**Activity:** Your job is to retype all of the data word for word, leaving every image out.

**Data provided:**
===============

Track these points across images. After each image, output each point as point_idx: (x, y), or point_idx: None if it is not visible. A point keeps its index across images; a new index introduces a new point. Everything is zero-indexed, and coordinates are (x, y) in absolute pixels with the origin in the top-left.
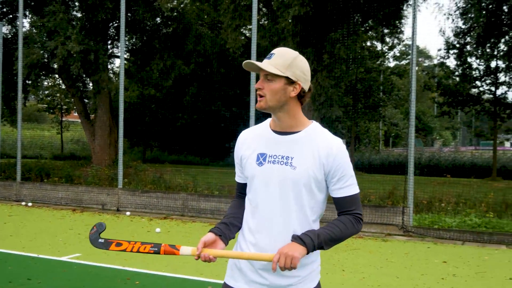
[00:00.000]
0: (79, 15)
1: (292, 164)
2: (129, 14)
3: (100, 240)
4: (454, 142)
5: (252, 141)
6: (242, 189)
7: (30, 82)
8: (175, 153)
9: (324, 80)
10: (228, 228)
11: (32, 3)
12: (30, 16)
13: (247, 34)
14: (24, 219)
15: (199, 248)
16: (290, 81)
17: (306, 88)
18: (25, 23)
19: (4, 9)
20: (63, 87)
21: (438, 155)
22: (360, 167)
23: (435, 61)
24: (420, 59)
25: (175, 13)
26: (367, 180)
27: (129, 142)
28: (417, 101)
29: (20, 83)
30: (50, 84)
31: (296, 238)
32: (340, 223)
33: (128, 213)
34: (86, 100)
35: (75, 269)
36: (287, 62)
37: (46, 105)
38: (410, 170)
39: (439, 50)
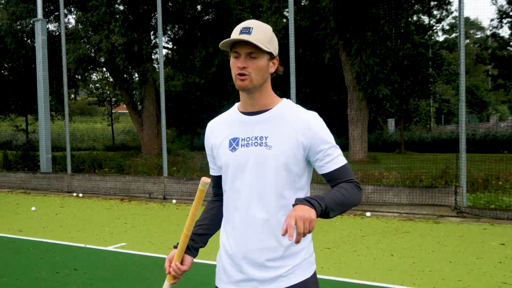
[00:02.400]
0: (121, 7)
1: (267, 144)
2: (169, 4)
3: None
4: None
5: (221, 128)
6: (218, 183)
7: (79, 76)
8: None
9: (369, 59)
10: (194, 241)
11: None
12: (75, 12)
13: (288, 16)
14: (74, 210)
15: (167, 267)
16: (271, 56)
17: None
18: (70, 19)
19: (51, 7)
20: (111, 79)
21: (494, 130)
22: (410, 146)
23: (488, 32)
24: (471, 31)
25: (214, 0)
26: (418, 159)
27: (177, 130)
28: (470, 75)
29: (65, 78)
30: (98, 77)
31: (302, 201)
32: (341, 188)
33: (174, 201)
34: (133, 91)
35: (120, 259)
36: (268, 36)
37: (96, 98)
38: (462, 147)
39: (492, 20)
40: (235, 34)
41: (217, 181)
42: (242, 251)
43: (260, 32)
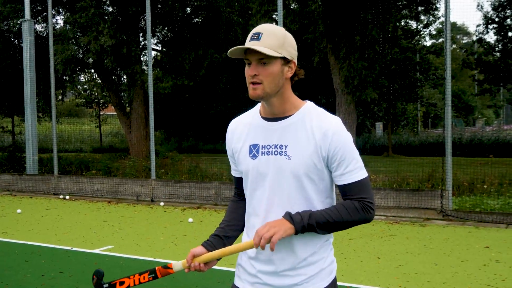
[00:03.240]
0: (110, 9)
1: (286, 153)
2: (159, 6)
3: (105, 286)
4: (497, 120)
5: (242, 132)
6: (239, 184)
7: (66, 78)
8: (210, 142)
9: (357, 62)
10: (221, 241)
11: (64, 0)
12: (63, 12)
13: (277, 19)
14: (61, 212)
15: (189, 260)
16: (286, 61)
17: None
18: (58, 20)
19: (39, 7)
20: (99, 81)
21: (480, 134)
22: (398, 150)
23: (474, 38)
24: (458, 36)
25: (204, 2)
26: (405, 162)
27: (165, 132)
28: (456, 79)
29: (53, 79)
30: (86, 79)
31: (285, 215)
32: (341, 206)
33: (162, 203)
34: (122, 93)
35: (106, 262)
36: (281, 40)
37: (84, 100)
38: (448, 151)
39: (478, 25)
40: (247, 41)
41: (238, 182)
42: (260, 258)
43: (270, 37)
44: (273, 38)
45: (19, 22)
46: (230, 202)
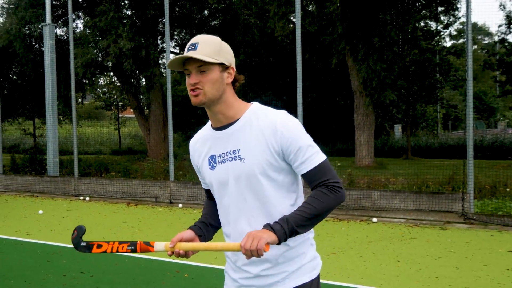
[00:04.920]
0: (129, 12)
1: (240, 156)
2: (177, 9)
3: (82, 244)
4: None
5: (200, 147)
6: (208, 195)
7: (86, 81)
8: None
9: (376, 64)
10: (207, 229)
11: (84, 4)
12: (83, 16)
13: (295, 21)
14: (81, 213)
15: (174, 242)
16: (224, 67)
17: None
18: (78, 24)
19: (60, 12)
20: (118, 84)
21: (502, 136)
22: (417, 152)
23: (496, 38)
24: (479, 37)
25: (222, 5)
26: (425, 165)
27: (184, 135)
28: (478, 81)
29: (73, 82)
30: (105, 82)
31: (265, 226)
32: (310, 199)
33: (180, 205)
34: (140, 96)
35: (126, 262)
36: (217, 48)
37: (103, 103)
38: (469, 153)
39: (500, 26)
40: (184, 53)
41: (208, 194)
42: (238, 263)
43: (206, 46)
44: (208, 46)
45: (40, 26)
46: (205, 200)
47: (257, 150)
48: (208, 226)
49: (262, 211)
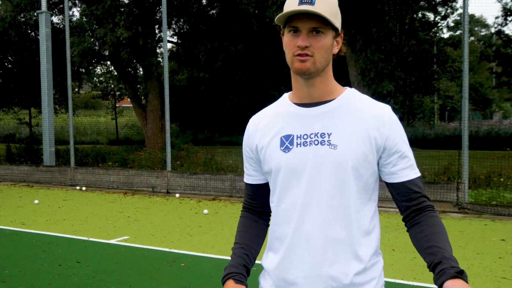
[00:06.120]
0: (126, 1)
1: (330, 142)
2: None
3: None
4: None
5: (269, 124)
6: (255, 193)
7: (83, 70)
8: (226, 134)
9: (373, 55)
10: (248, 269)
11: None
12: (79, 4)
13: None
14: (78, 203)
15: None
16: (336, 34)
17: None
18: (75, 12)
19: None
20: (115, 73)
21: (497, 127)
22: (413, 143)
23: (493, 30)
24: (476, 28)
25: None
26: (421, 155)
27: (181, 125)
28: (474, 72)
29: (69, 71)
30: (102, 71)
31: (453, 275)
32: (437, 227)
33: (177, 195)
34: (137, 86)
35: (122, 252)
36: (334, 8)
37: (100, 92)
38: (464, 144)
39: (497, 17)
40: (293, 4)
41: (254, 191)
42: (303, 275)
43: (325, 2)
44: (327, 4)
45: (35, 14)
46: (242, 219)
47: (354, 139)
48: (250, 265)
49: (341, 215)
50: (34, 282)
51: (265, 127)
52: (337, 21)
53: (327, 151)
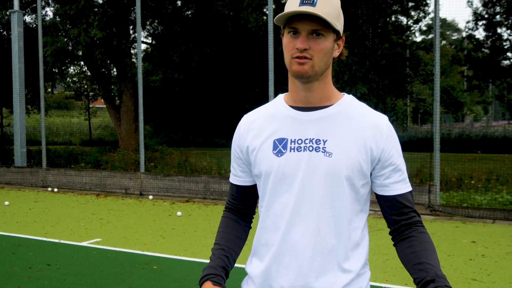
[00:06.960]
0: (100, 1)
1: (326, 149)
2: None
3: None
4: (486, 116)
5: (262, 125)
6: (239, 194)
7: (56, 70)
8: (200, 136)
9: (347, 58)
10: (227, 271)
11: None
12: (53, 4)
13: (268, 13)
14: (49, 205)
15: None
16: (337, 37)
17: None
18: (48, 12)
19: None
20: (89, 73)
21: (468, 130)
22: None
23: (464, 34)
24: (448, 32)
25: None
26: None
27: (155, 126)
28: (446, 75)
29: (42, 71)
30: (76, 71)
31: None
32: (426, 244)
33: (150, 197)
34: (111, 86)
35: (94, 254)
36: (337, 10)
37: (73, 92)
38: (436, 146)
39: (468, 22)
40: (294, 5)
41: (240, 193)
42: (288, 285)
43: (327, 4)
44: (330, 6)
45: (8, 13)
46: (224, 220)
47: (350, 148)
48: (229, 267)
49: (332, 225)
50: (4, 285)
51: (258, 128)
52: (338, 24)
53: (322, 159)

===============

**Output for this task:**
Track these points across images. After each image, output each point as point_idx: (x, y), or point_idx: None if it is not visible. A point keeps its index across images; a new index introduces a new point. Everything is zero-indexed, and coordinates are (x, y) in absolute pixels with the origin in the top-left.
[00:00.000]
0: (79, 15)
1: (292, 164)
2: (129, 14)
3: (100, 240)
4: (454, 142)
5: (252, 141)
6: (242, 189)
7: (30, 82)
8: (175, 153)
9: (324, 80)
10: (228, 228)
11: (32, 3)
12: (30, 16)
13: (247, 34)
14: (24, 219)
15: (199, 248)
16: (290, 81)
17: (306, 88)
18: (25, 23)
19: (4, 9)
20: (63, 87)
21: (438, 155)
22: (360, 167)
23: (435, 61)
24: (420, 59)
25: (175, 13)
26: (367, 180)
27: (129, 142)
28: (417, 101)
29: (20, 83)
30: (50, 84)
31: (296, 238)
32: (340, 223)
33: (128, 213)
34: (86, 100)
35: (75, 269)
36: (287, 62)
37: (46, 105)
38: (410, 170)
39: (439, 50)
[00:02.400]
0: (121, 7)
1: (267, 144)
2: (169, 4)
3: None
4: None
5: (221, 128)
6: (218, 183)
7: (79, 76)
8: None
9: (369, 59)
10: (194, 241)
11: None
12: (75, 12)
13: (288, 16)
14: (74, 210)
15: (167, 267)
16: (271, 56)
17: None
18: (70, 19)
19: (51, 7)
20: (111, 79)
21: (494, 130)
22: (410, 146)
23: (488, 32)
24: (471, 31)
25: (214, 0)
26: (418, 159)
27: (177, 130)
28: (470, 75)
29: (65, 78)
30: (98, 77)
31: (302, 201)
32: (341, 188)
33: (174, 201)
34: (133, 91)
35: (120, 259)
36: (268, 36)
37: (96, 98)
38: (462, 147)
39: (492, 20)
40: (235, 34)
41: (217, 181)
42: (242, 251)
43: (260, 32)
[00:03.240]
0: (110, 9)
1: (286, 153)
2: (159, 6)
3: (105, 286)
4: (497, 120)
5: (242, 132)
6: (239, 184)
7: (66, 78)
8: (210, 142)
9: (357, 62)
10: (221, 241)
11: (64, 0)
12: (63, 12)
13: (277, 19)
14: (61, 212)
15: (189, 260)
16: (286, 61)
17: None
18: (58, 20)
19: (39, 7)
20: (99, 81)
21: (480, 134)
22: (398, 150)
23: (474, 38)
24: (458, 36)
25: (204, 2)
26: (405, 162)
27: (165, 132)
28: (456, 79)
29: (53, 79)
30: (86, 79)
31: (285, 215)
32: (341, 206)
33: (162, 203)
34: (122, 93)
35: (106, 262)
36: (281, 40)
37: (84, 100)
38: (448, 151)
39: (478, 25)
40: (247, 41)
41: (238, 182)
42: (260, 258)
43: (270, 37)
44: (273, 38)
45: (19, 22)
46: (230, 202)
[00:04.920]
0: (129, 12)
1: (240, 156)
2: (177, 9)
3: (82, 244)
4: None
5: (200, 147)
6: (208, 195)
7: (86, 81)
8: None
9: (376, 64)
10: (207, 229)
11: (84, 4)
12: (83, 16)
13: (295, 21)
14: (81, 213)
15: (174, 242)
16: (224, 67)
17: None
18: (78, 24)
19: (60, 12)
20: (118, 84)
21: (502, 136)
22: (417, 152)
23: (496, 38)
24: (479, 37)
25: (222, 5)
26: (425, 165)
27: (184, 135)
28: (478, 81)
29: (73, 82)
30: (105, 82)
31: (265, 226)
32: (310, 199)
33: (180, 205)
34: (140, 96)
35: (126, 262)
36: (217, 48)
37: (103, 103)
38: (469, 153)
39: (500, 26)
40: (184, 53)
41: (208, 194)
42: (238, 263)
43: (206, 46)
44: (208, 46)
45: (40, 26)
46: (205, 200)
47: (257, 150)
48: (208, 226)
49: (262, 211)
[00:06.120]
0: (126, 1)
1: (330, 142)
2: None
3: None
4: None
5: (269, 124)
6: (255, 193)
7: (83, 70)
8: (226, 134)
9: (373, 55)
10: (248, 269)
11: None
12: (79, 4)
13: None
14: (78, 203)
15: None
16: (336, 34)
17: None
18: (75, 12)
19: None
20: (115, 73)
21: (497, 127)
22: (413, 143)
23: (493, 30)
24: (476, 28)
25: None
26: (421, 155)
27: (181, 125)
28: (474, 72)
29: (69, 71)
30: (102, 71)
31: (453, 275)
32: (437, 227)
33: (177, 195)
34: (137, 86)
35: (122, 252)
36: (334, 8)
37: (100, 92)
38: (464, 144)
39: (497, 17)
40: (293, 4)
41: (254, 191)
42: (303, 275)
43: (325, 2)
44: (327, 4)
45: (35, 14)
46: (242, 219)
47: (354, 139)
48: (250, 265)
49: (341, 215)
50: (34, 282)
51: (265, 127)
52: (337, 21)
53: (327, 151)
[00:06.960]
0: (100, 1)
1: (326, 149)
2: None
3: None
4: (486, 116)
5: (262, 125)
6: (239, 194)
7: (56, 70)
8: (200, 136)
9: (347, 58)
10: (227, 271)
11: None
12: (53, 4)
13: (268, 13)
14: (49, 205)
15: None
16: (337, 37)
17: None
18: (48, 12)
19: None
20: (89, 73)
21: (468, 130)
22: None
23: (464, 34)
24: (448, 32)
25: None
26: None
27: (155, 126)
28: (446, 75)
29: (42, 71)
30: (76, 71)
31: None
32: (426, 244)
33: (150, 197)
34: (111, 86)
35: (94, 254)
36: (337, 10)
37: (73, 92)
38: (436, 146)
39: (468, 22)
40: (294, 5)
41: (240, 193)
42: (288, 285)
43: (327, 4)
44: (330, 6)
45: (8, 13)
46: (224, 220)
47: (350, 148)
48: (229, 267)
49: (332, 225)
50: (4, 285)
51: (258, 128)
52: (338, 24)
53: (322, 159)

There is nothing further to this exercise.